In particular this description:
“They are also designed to emit a directional beam of
focused light which does not disperse gently over distance, so even from far away,
LED light is extremely intense. LED light is exceedingly dense in the middle of the
beam, but the density is near zero at the edges. This is referred to as “spatial nonuniformity of energy,” where more energy is emitted in the center of the light beam
than the wider and edge areas. Traditional light sources radiate the light outward
and it is dispersed more broadly.”
Mark has had repeated explanations from actual lighting scientists and physicists indicating that he is fraudulently mis-representing the physics of LEDs along with detailed explanations of why and he has refused to alter his message. He accuses the government of fraud when dealing with LEDs, yet he does the same to further his cause. Now I see that you are helping him to continue to propagate this scientifically inaccurate description that he willingly deceives people with.

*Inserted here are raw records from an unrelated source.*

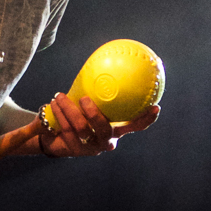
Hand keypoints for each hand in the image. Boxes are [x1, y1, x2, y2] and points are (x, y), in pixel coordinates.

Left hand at [36, 92, 160, 157]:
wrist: (55, 134)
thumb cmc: (77, 112)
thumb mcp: (88, 101)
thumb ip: (97, 89)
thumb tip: (106, 60)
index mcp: (116, 129)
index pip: (135, 125)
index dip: (146, 118)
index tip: (155, 107)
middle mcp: (107, 140)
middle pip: (105, 129)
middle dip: (94, 114)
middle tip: (85, 99)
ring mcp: (91, 147)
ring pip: (82, 129)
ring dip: (69, 110)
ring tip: (60, 97)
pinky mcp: (75, 150)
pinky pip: (67, 130)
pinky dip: (60, 114)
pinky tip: (54, 103)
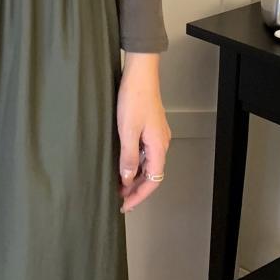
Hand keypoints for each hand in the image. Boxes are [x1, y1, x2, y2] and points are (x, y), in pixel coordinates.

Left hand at [117, 54, 170, 211]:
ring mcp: (156, 136)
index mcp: (158, 146)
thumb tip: (127, 178)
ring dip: (135, 177)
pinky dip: (135, 164)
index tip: (126, 205)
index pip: (153, 180)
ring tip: (119, 186)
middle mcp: (161, 144)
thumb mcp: (127, 131)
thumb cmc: (135, 98)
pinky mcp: (150, 130)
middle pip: (152, 175)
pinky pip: (144, 154)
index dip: (139, 196)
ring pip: (148, 165)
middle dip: (137, 190)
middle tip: (120, 200)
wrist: (140, 75)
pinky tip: (123, 165)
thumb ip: (128, 157)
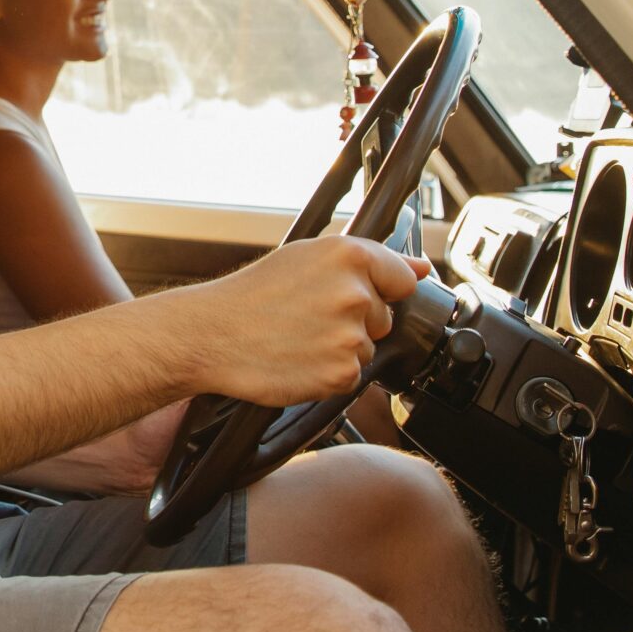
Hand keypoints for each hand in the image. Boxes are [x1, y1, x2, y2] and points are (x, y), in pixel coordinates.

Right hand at [158, 237, 430, 405]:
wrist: (212, 335)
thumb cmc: (251, 296)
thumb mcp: (306, 257)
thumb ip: (370, 260)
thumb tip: (421, 269)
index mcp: (349, 255)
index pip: (402, 278)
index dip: (377, 289)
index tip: (347, 298)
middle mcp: (355, 293)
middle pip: (384, 316)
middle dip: (355, 320)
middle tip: (308, 317)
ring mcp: (350, 334)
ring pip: (367, 348)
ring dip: (340, 349)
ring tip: (298, 338)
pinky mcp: (341, 372)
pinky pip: (351, 376)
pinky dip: (328, 373)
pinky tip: (298, 359)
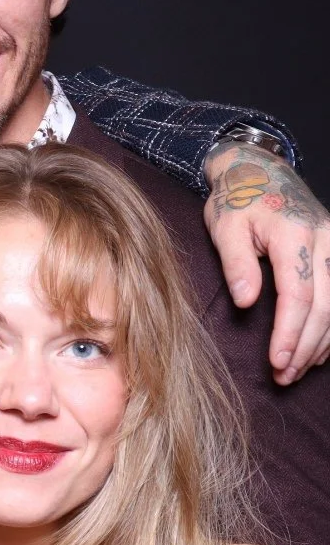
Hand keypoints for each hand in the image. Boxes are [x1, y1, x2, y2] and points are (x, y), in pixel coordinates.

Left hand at [205, 144, 329, 381]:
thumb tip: (246, 302)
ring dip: (322, 341)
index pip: (299, 295)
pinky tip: (318, 349)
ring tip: (297, 370)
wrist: (259, 168)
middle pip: (326, 305)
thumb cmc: (237, 199)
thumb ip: (236, 264)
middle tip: (283, 376)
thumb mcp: (225, 226)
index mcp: (295, 235)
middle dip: (306, 345)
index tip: (277, 361)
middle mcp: (325, 240)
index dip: (289, 332)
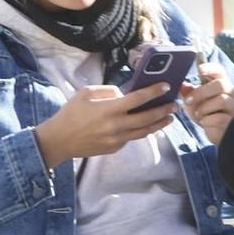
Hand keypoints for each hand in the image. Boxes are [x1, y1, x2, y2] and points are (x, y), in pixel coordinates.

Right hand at [34, 83, 175, 165]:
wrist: (58, 141)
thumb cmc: (70, 114)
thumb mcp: (85, 94)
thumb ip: (107, 91)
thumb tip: (124, 93)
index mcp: (109, 109)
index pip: (138, 99)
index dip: (153, 92)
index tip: (166, 86)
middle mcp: (115, 126)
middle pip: (147, 118)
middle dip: (163, 110)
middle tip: (175, 104)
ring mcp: (116, 140)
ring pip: (144, 132)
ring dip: (159, 124)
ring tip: (169, 117)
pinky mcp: (114, 148)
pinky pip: (132, 138)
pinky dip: (141, 131)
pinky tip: (148, 125)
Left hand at [182, 62, 233, 143]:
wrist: (213, 131)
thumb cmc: (205, 112)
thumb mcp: (192, 101)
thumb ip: (187, 92)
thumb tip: (181, 84)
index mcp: (220, 83)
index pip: (219, 70)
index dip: (210, 68)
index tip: (199, 70)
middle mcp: (230, 92)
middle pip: (220, 84)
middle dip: (201, 92)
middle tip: (188, 101)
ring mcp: (232, 106)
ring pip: (221, 100)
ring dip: (204, 108)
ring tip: (198, 114)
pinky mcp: (232, 120)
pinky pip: (220, 117)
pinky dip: (207, 120)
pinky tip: (204, 122)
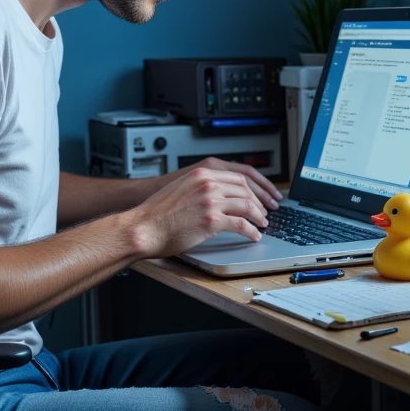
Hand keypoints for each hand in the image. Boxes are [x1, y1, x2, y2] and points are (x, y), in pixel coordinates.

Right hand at [127, 165, 269, 257]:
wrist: (144, 227)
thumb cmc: (157, 213)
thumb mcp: (181, 188)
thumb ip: (200, 187)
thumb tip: (219, 194)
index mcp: (202, 174)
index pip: (239, 176)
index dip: (254, 188)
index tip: (260, 196)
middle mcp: (208, 184)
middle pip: (246, 190)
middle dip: (260, 202)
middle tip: (265, 212)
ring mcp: (211, 202)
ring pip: (247, 206)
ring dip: (259, 217)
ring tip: (262, 224)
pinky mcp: (212, 221)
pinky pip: (242, 225)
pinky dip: (252, 231)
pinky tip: (254, 235)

LEDs could not be different in the way that he describes for numerous reasons and they differ in their light emission physics only in that they emit from one surface of the semiconductor chip into a hemisphere because the photons going backwards are blocked by the construction of the LED package. A filament source radiates into an entire sphere because there is nothing blocking the emission into the sphere, but the light emission pattern of the forward hemispheres between and LED and the filament are substantially similar and not “directional and concentrated”. This is very easy to verify by simply lighting up a bare LED and a bare filament source (preferably with similar lumen ratings) in a room at a distance away from a wall and observing the light pattern on the wall from the LED and the filament. To the eye, the patterns on the wall will look substantially similar and there will be no “central concentration” as Mark continues to claim and scare the public fraudulently with.
Thank you for noticing and writing about this. LED lights are too bright, too white, too glaring.